Movimentos sociais e entidades civis estão organizando um ato nacional para este domingo com críticas ao que chamam de “Congresso inimigo do povo” e palavras de ordem como “Fora Hugo Motta” e “Fora Davi Alcolumbre”, em referência aos presidentes da Câmara dos Deputados e do Senado, respectivamente. A mobilização ocorre em meio à reação popular à aprovação de um projeto de lei que reduz penas de condenados pelos atos golpistas de 8 de janeiro de 2023.
Na madrugada desta quarta-feira (10), a Câmara dos Deputados aprovou, por 291 votos a 148, o texto-base do projeto que altera a forma de cálculo das penas para crimes ligados à tentativa de golpe de Estado e à abolição do Estado Democrático de Direito. O texto aprovado é um substitutivo apresentado pelo relator Paulinho da Força (Solidariedade-SP) ao PL 2162/23, originalmente proposto pelo deputado Marcelo Crivella (Republicanos-RJ) e outros parlamentares.
Um dos pontos mais controversos do projeto é a alteração na forma de aplicação das penas. Pelo novo texto, quando os crimes de tentativa de abolir o Estado Democrático de Direito e golpe de Estado ocorrerem no mesmo contexto, será aplicada apenas a pena mais grave, e não a soma das penas, como acontece atualmente.
As penas aplicadas a esse grupo variam entre 16 e 24 anos de reclusão em regime fechado, além de outras punições de detenção que devem ser cumpridas posteriormente.
Outro ponto do texto aprovado estabelece uma regra mais rígida para condenados que tenham sido considerados líderes de organizações criminosas. Nesses casos, o projeto determina que a pessoa deverá cumprir ao menos 50% da pena antes de ter direito à progressão de regime.
Essa regra pode impactar diretamente o caso de Jair Bolsonaro, condenado pelo STF a 27 anos e 3 meses de prisão, já que a Corte considerou o agravante de liderança de organização criminosa na dosimetria da pena.

• [Lista de tarefas]:
1. Segundo o texto de estudo, qual foi o placar da votação do texto-base na Câmara dos Deputados?
2. Por favor, liste todas as pessoas citadas pelo nome no texto de estudo.
3. Transcreva o trecho do texto de estudo entre "Outro ponto do" e "dosimetria da pena.", inclusive.

• [Dados registrados]:
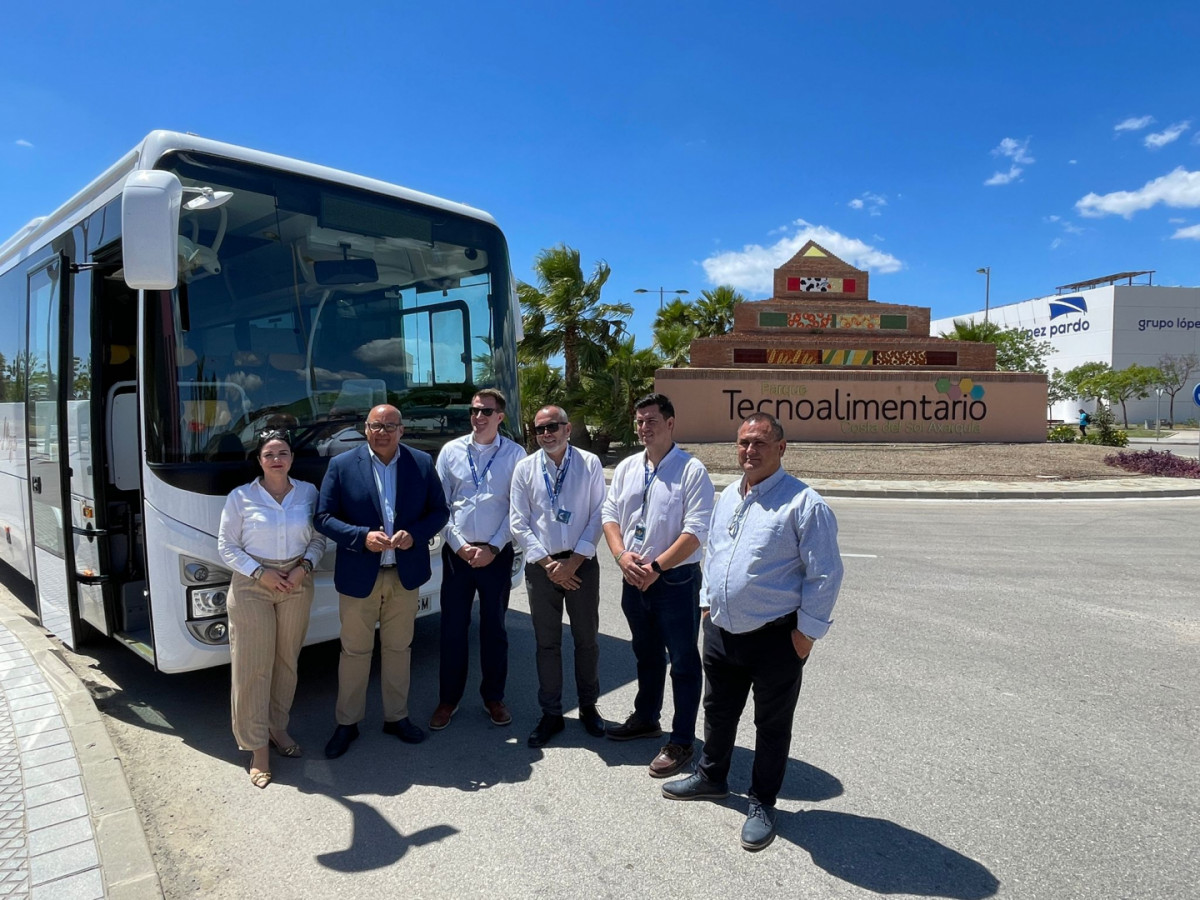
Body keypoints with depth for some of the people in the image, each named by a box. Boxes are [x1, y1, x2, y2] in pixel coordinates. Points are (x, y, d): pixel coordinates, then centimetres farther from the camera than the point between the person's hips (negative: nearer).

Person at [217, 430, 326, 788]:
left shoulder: (308, 493, 2)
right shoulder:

• [Respostas das tarefas]:
1. 291 votos a 148.

2. Hugo Motta, Davi Alcolumbre, Paulinho da Força, Marcelo Crivella e Jair Bolsonaro.

3.
Outro ponto do texto aprovado estabelece uma regra mais rígida para condenados que tenham sido considerados líderes de organizações criminosas. Nesses casos, o projeto determina que a pessoa deverá cumprir ao menos 50% da pena antes de ter direito à progressão de regime.
Essa regra pode impactar diretamente o caso de Jair Bolsonaro, condenado pelo STF a 27 anos e 3 meses de prisão, já que a Corte considerou o agravante de liderança de organização criminosa na dosimetria da pena.